50

10/26/06

So, this is my 50th birthday; my birth was in the evening about 7:30, Mom said. So these are the waning moments of being 49.

Reading more in Nonviolent Communication, I try to think of unmet needs in connection with Darlene. I feel like she wants things that aren’t appropriate to want from other people and that she is manipulative in her efforts to get them. And that she is so well defended from any blame, and self-blame, that it’s an uncomfortable position to be in the face of that want, be unable to directly address it because doing so causes great offense and fireworks, and withholding feels very uncomfortable. I feel like I’m with someone with a huge need that isn’t mine to fill, yet it can’t be spoken of, or her efforts to get that need satisfied that often cause me discomfort, and I suppose I feel responsible for her feelings about her not getting what is not really mine to give. SHE’s the one responsible for filling that hole, but that responsibility is projected out onto her family. And she really believes that it is our behavior that makes her happy, or unhappy, by fulfilling this place inside of her. I perceive it as a demand from her, and old-fashioned

I think at her core, she feels that she is “to blame”, the blamed one. I think the threshold is very low in her to trigger that feeling. A ghost of a suggestion that she do something differently to her is a harsh unwarranted criticism and she’s angry, and her feelings are hurt. I think in some ways of getting her needs met she’s like a big, fat baby. There’s that kind of urgency in the fear that ‘her feelings will be hurt’ which feels like a mine-field we tiptoe around. When I am with her, or thinking about her, my need is to win by preventing her from winning; by blocking the satisfaction she’s seeking. I resent her efforts to satisfy her unacknowledged needs. I feel susceptible to a feeling that her getting her needs is at someone, my, expense. I don’t like the win-lose dynamic inside of me that somehow is activated in her presence. I feel like she has to have her way all the time, or risk some sort of hurt-feelings-consequence, like anger, tears, or both—or some weird undercurrent expression of it, like implying that something must be wrong if I wanted to have time away from my kids.

# # #

**Work task**
Could you rewrite the paragraph of the journal entry above that begins "I think at her core" as a short bulleted list that keeps its main facts?

**Dataset content**
# # #

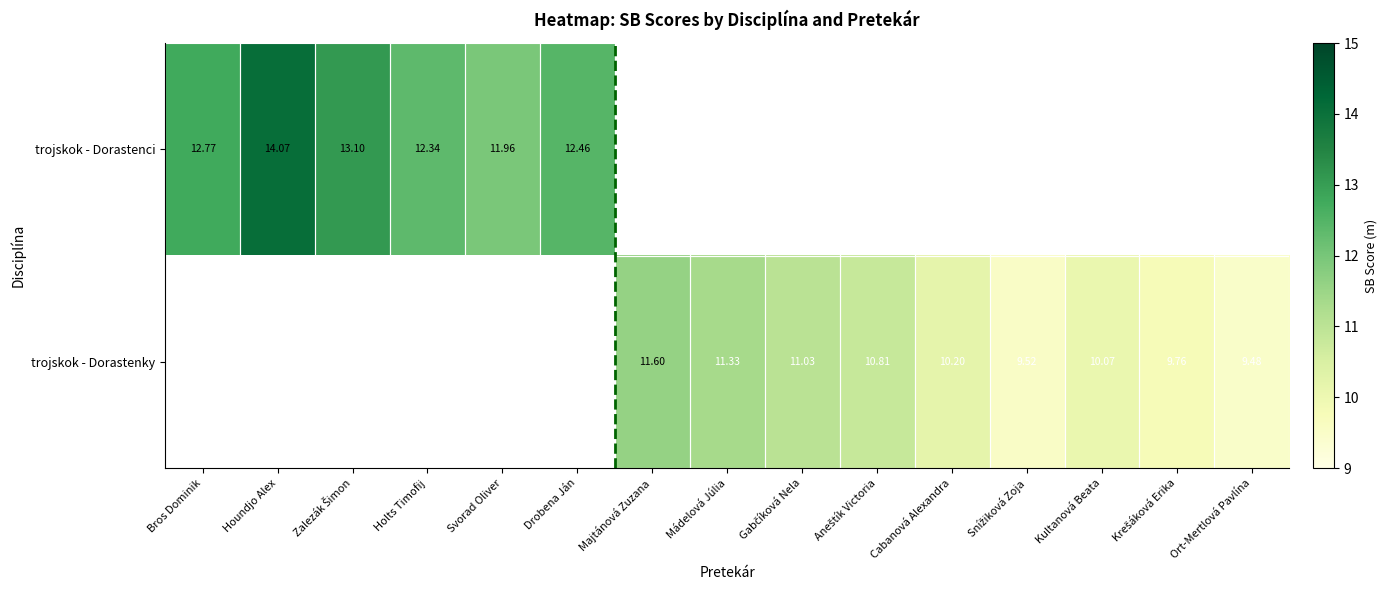

How many trojskok - Dorastenky values are between 11 and 12?

3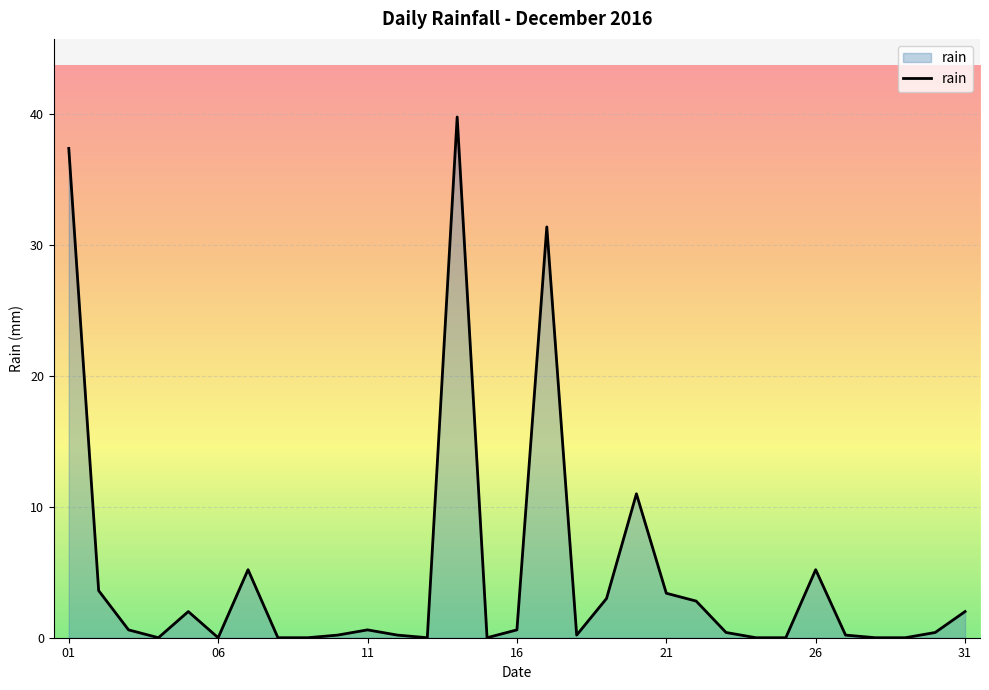

What is the difference between the maximum and minimum values?

39.8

# # #

**Written response**
- At her core, Darlene feels she is "to blame," and that feeling is easily triggered.
- Even a faint suggestion that she do something differently feels to her like harsh, unwarranted criticism, leaving her angry and hurt.
- In getting her needs met, she is like a big, fat baby. The urgent fear that her feelings will be hurt creates a minefield that others tiptoe around.
- Around her, or when thinking of her, the writer wants to win by blocking the satisfaction she seeks. The writer resents her efforts to meet her unacknowledged needs and feels they are met at the writer's expense.
- The writer dislikes this win-lose dynamic that her presence activates.
- She seems to need her way all the time. Otherwise she responds with anger, tears, or both, or with some undercurrent, such as implying something must be wrong if the writer wanted time away from the kids.